Le géant du négoce de matières premières, Glencore, a déclaré avoir versé environ 18,5 milliards de FCFA (soit 33,08 millions de dollars) au Cameroun entre 2024 et 2025, en lien avec ses activités d'extraction sur le projet pétrolier de Bolongo. Cette information ressort des rapports de paiements aux gouvernements que le groupe publie, conformément aux exigences de transparence applicables aux industries extractives au Royaume-Uni.
Ces données offrent un aperçu de la contribution financière de Glencore dans un bassin pétrolier camerounais où les actifs montrent des signes de vieillissement. Les paiements déclarés sont principalement constitués de droits de production versés à l'État camerounais par le biais de la Société nationale des hydrocarbures (SNH), ainsi que d'impôts sur les bénéfices.
Sur ces 18,5 milliards de FCFA, moins de 5 milliards correspondent à l'impôt sur les bénéfices, le reste provenant des « production entitlements », c'est-à-dire la part de production pétrolière revenant à l'État dans le cadre des contrats de partage de production.
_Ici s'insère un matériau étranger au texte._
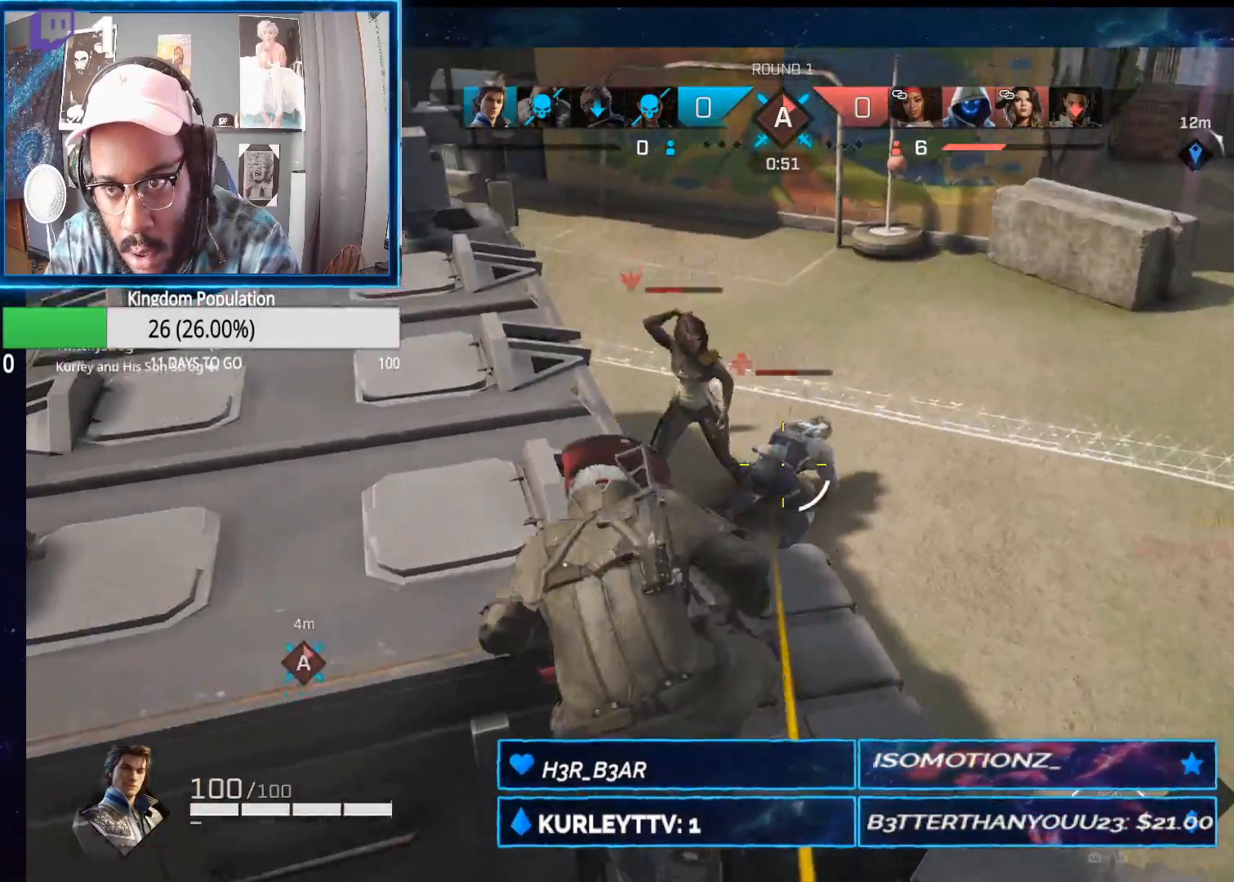
{"buttons": ["R2"], "left_stick": "up-right", "right_stick": "center", "events": [[83, "R2", "down"], [83, "right_stick", "up-left"], [150, "right_stick", "down-left"], [283, "right_stick", "up-left"], [383, "right_stick", "right"], [500, "right_stick", "center"]]}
En 2025, Glencore a déclaré avoir versé 6,5 milliards de FCFA (11,5 millions de dollars), dont 5,5 milliards de FCFA (9,795 millions de dollars) en droits de production et 960 millions de FCFA (1,705 million de dollars) en impôts sur le revenu, uniquement pour le projet Bolongo.
En 2024, les paiements étaient plus élevés, atteignant 12,1 milliards de FCFA (21,58 millions de dollars), comprenant 9,1 milliards de FCFA (16,077 millions de dollars) de droits de production et 3,1 milliards de FCFA (5,504 millions de dollars) d'impôts sur les bénéfices. La comparaison entre 2024 et 2025 révèle une baisse notable des versements de Glencore au Cameroun, tant pour les droits de production que pour les impôts.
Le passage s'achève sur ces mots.